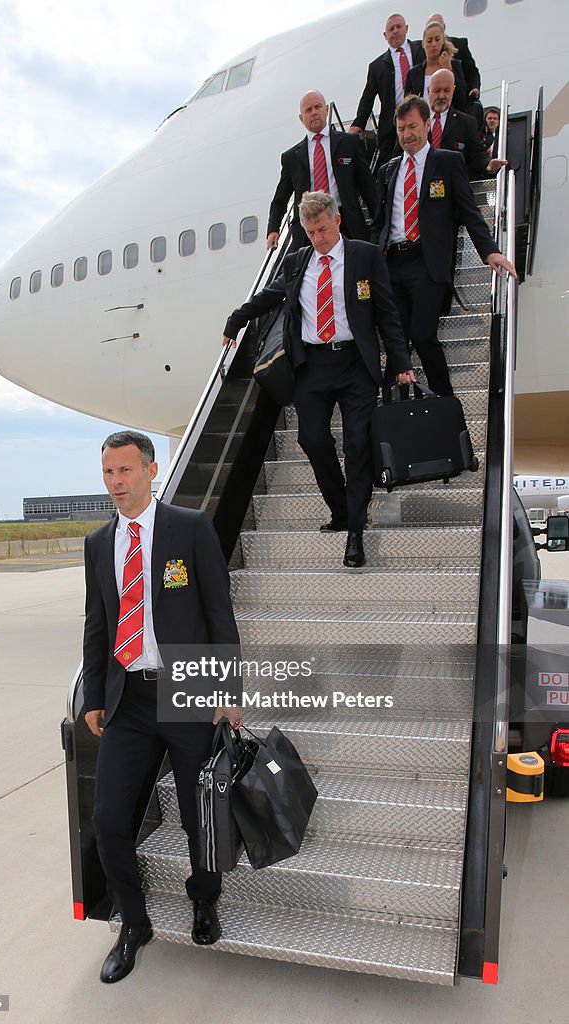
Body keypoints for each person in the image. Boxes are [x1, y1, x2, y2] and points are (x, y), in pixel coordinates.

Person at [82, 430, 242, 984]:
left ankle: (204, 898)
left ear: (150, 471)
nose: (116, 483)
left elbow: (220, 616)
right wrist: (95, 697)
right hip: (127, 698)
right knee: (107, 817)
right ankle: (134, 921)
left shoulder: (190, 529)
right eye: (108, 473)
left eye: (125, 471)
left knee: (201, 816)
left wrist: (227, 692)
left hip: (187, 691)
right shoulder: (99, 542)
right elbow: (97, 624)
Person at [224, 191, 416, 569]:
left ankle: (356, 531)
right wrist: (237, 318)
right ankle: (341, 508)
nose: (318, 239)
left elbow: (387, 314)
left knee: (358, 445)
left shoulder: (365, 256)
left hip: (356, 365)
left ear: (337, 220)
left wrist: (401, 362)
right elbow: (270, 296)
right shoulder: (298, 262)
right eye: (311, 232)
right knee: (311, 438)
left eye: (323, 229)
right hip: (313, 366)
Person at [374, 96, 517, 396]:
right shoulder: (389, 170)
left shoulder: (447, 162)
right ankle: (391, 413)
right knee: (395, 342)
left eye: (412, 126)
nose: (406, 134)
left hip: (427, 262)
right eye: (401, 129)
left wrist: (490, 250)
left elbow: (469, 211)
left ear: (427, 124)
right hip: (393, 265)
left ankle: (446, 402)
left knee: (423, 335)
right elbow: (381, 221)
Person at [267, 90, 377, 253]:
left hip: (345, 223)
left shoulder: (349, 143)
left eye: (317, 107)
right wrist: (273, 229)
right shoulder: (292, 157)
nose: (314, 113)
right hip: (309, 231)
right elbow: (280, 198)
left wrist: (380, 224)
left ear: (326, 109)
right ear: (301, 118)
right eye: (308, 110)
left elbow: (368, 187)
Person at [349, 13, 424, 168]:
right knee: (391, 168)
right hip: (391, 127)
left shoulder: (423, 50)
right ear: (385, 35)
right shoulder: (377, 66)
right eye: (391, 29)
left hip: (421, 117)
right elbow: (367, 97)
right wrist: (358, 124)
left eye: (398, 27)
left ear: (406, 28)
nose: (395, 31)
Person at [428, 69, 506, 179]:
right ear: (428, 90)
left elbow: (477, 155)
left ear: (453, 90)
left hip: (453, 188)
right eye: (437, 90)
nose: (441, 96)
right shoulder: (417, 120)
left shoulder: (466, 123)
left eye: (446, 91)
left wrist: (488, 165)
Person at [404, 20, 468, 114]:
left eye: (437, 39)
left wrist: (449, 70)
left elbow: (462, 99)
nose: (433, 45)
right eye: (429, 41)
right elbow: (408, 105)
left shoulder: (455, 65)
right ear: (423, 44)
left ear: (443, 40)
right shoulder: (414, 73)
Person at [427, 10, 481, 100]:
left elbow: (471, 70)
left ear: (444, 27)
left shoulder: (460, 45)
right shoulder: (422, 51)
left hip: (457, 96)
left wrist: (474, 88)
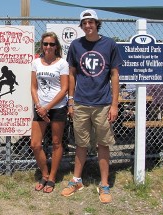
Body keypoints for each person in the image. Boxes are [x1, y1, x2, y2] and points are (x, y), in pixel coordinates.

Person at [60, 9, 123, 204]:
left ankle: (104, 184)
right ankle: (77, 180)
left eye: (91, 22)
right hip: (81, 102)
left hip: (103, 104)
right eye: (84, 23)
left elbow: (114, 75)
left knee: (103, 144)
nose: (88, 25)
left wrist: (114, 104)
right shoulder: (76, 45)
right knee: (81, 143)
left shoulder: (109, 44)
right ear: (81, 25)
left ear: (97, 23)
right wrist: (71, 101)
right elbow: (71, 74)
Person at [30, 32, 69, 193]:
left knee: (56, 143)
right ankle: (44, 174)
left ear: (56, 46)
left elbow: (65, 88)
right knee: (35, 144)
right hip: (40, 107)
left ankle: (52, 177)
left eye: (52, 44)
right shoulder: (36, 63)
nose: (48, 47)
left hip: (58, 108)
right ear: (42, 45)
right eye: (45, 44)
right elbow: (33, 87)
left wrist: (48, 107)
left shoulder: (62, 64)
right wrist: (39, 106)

++++++++

- _TASK BRIEF_: Would you please reproduce verbatim the run of lines that opens the listing and ends with the line holding "right ankle: (134, 921)", and only that run, leaving every picture out?

- _FINISHED TASK_:
Body keypoints for each person in the image. Boxes are [x1, y1, x2, y2] and points are (x, y), in pixel coordinates.

Person at [82, 430, 242, 984]:
left ankle: (204, 898)
left ear: (150, 471)
nose: (116, 483)
left elbow: (220, 616)
right wrist: (95, 697)
right hip: (127, 698)
right knee: (107, 817)
right ankle: (134, 921)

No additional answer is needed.